[Exercise materials Boundary: Start]

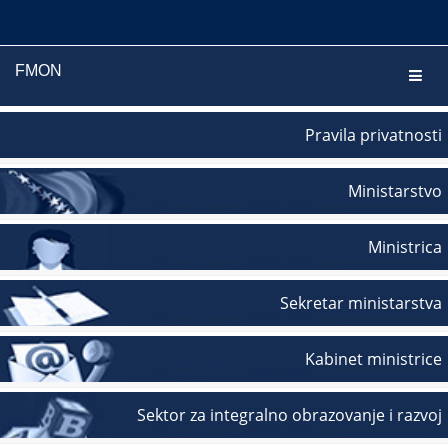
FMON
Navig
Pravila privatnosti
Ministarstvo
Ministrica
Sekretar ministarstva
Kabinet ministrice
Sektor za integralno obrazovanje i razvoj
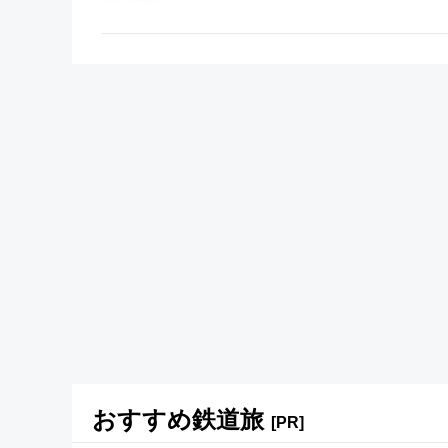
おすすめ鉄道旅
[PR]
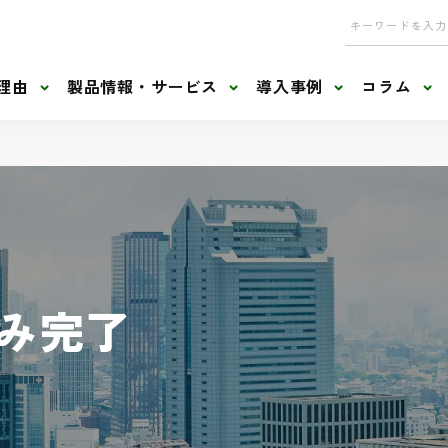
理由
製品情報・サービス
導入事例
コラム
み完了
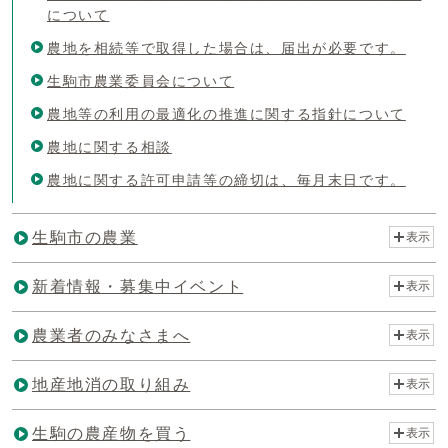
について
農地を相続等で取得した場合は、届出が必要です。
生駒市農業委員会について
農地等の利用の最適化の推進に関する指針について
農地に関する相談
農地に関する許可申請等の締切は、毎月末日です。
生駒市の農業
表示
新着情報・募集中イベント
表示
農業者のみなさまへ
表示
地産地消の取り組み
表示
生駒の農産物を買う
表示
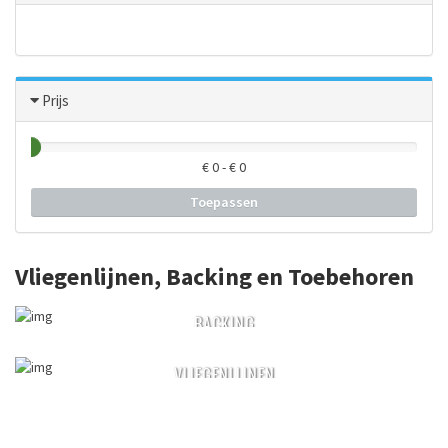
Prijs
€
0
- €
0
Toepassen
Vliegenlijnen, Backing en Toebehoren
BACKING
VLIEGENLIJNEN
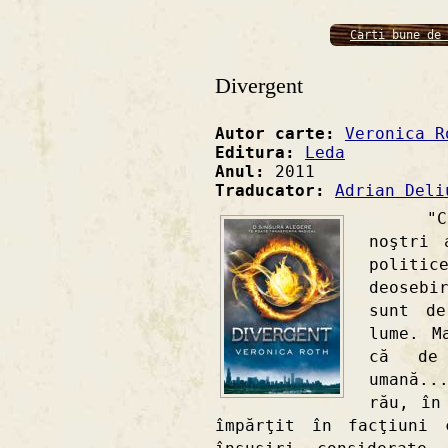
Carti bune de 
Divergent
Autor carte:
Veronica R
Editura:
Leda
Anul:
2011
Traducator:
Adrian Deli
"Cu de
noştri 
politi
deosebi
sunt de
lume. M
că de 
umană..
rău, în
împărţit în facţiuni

[Exercise materials Boundary: End]

* **Job**:
Leave out the pictures and return the listing exactly.

* **Task result**:
FMON
Navig
Pravila privatnosti
Ministarstvo
Ministrica
Sekretar ministarstva
Kabinet ministrice
Sektor za integralno obrazovanje i razvoj
おすすめ鉄道旅
[PR]
理由
製品情報・サービス
導入事例
コラム
み完了
について
農地を相続等で取得した場合は、届出が必要です。
生駒市農業委員会について
農地等の利用の最適化の推進に関する指針について
農地に関する相談
農地に関する許可申請等の締切は、毎月末日です。
生駒市の農業
表示
新着情報・募集中イベント
表示
農業者のみなさまへ
表示
地産地消の取り組み
表示
生駒の農産物を買う
表示
Prijs
€
0
- €
0
Toepassen
Vliegenlijnen, Backing en Toebehoren
BACKING
VLIEGENLIJNEN
Carti bune de 
Divergent
Autor carte:
Veronica R
Editura:
Leda
Anul:
2011
Traducator:
Adrian Deli
"Cu de
noştri 
politi
deosebi
sunt de
lume. M
că de 
umană..
rău, în
împărţit în facţiuni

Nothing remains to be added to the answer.